Prep 5 mins
Cook 10 mins
This recipe came from my Crossfit Guru Vanessa VDB while we were stationed in Iraq. Hits the spot every time. You can make these ahead of time - they freeze well. Breakfast for dinner?
- 1⁄2 cup steel cut oats (4C)
- 1⁄2 cup fat-free cottage cheese (2P)
- 4 egg whites (2P) or 2 eggs (2P)
- 2 teaspoons smooth cashew butter or 2 teaspoons macadamia nut butter or 2 teaspoons peanut butter (4F) or 4 teaspoons sliced almonds (4F)
- cinnamon (optional)
- nutmeg (optional)
- vanilla (optional)
- 3 tablespoons maple syrup (optional)
- Mix all ingredients in blender until thick batter. For your fat count, either add peanut/cashew/mac butter to your batter or top with sliced/slivered almonds.
- Cook on griddle just like pancakes with butter flavored non-stick cooking spray until done, approx 3 mins per side on med heat. Add syrup and enjoy!
- Scale as necessary.

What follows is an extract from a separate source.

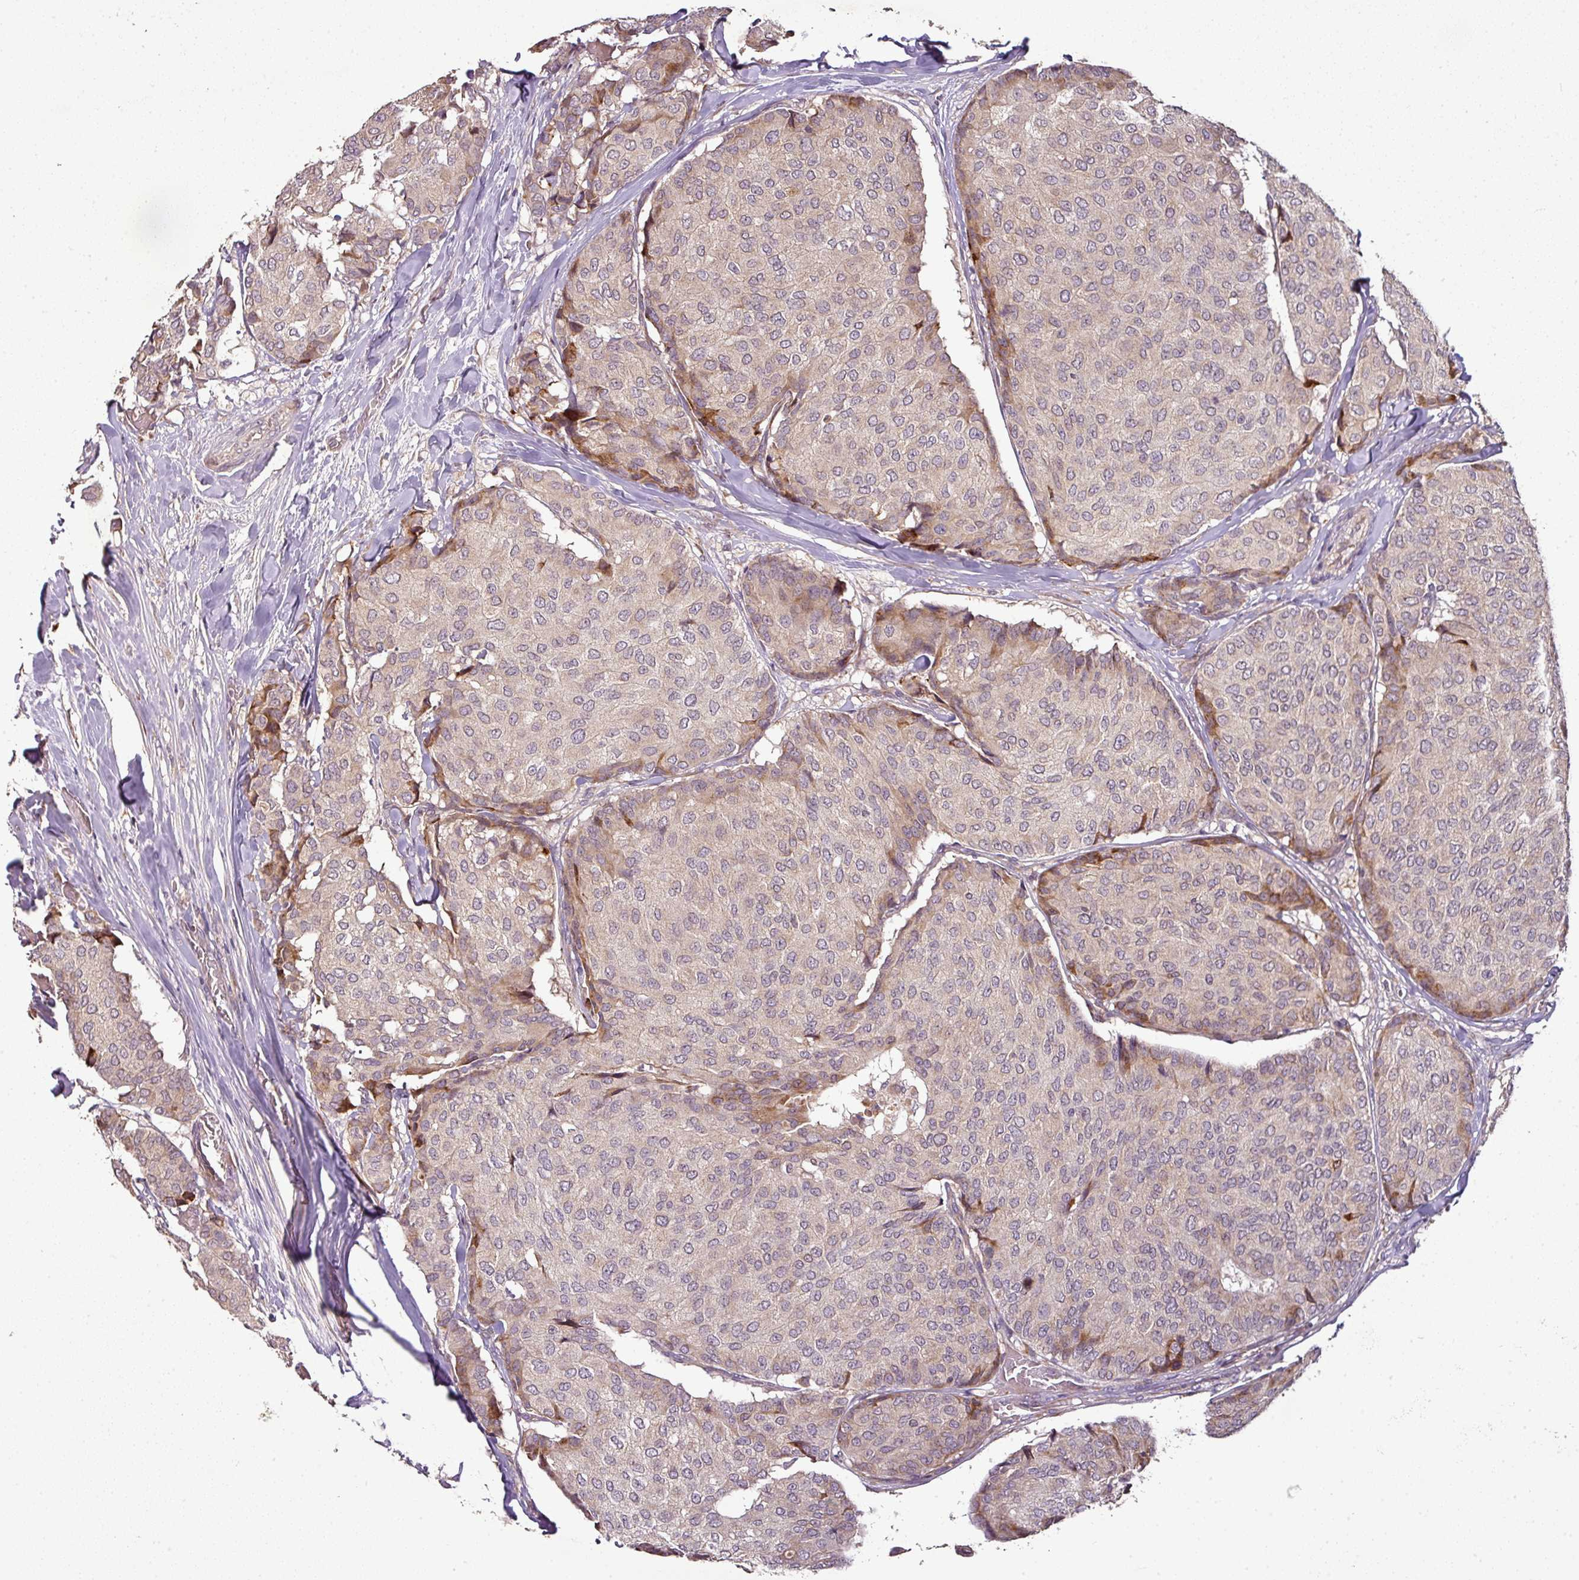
{"staining": {"intensity": "negative", "quantity": "none", "location": "none"}, "tissue": "breast cancer", "cell_type": "Tumor cells", "image_type": "cancer", "snomed": [{"axis": "morphology", "description": "Duct carcinoma"}, {"axis": "topography", "description": "Breast"}], "caption": "DAB (3,3'-diaminobenzidine) immunohistochemical staining of breast cancer (invasive ductal carcinoma) reveals no significant expression in tumor cells. Nuclei are stained in blue.", "gene": "SPCS3", "patient": {"sex": "female", "age": 75}}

For a 3 block meal, eat only 3 pancakes.
- I personally add 1 tsp of cinnamon & nutmeg and a Tbsp of vanilla, but I like those spices in my pancakes to come loud and strong.
These were great, will make agian, thanks
Made these for DH as an after workout dish, and they were a big hit! I used two whole eggs and cashew butter and used vanilla and a generous amount of cinnamon. Topped with maple syrup. I'd really like to eat them myself, but unless I find a sub for cottage cheese I'm afraid I'll only make them for DH again - and that I will for sure! Thanks for posting this recipe. Made for Healthy Choices ABC.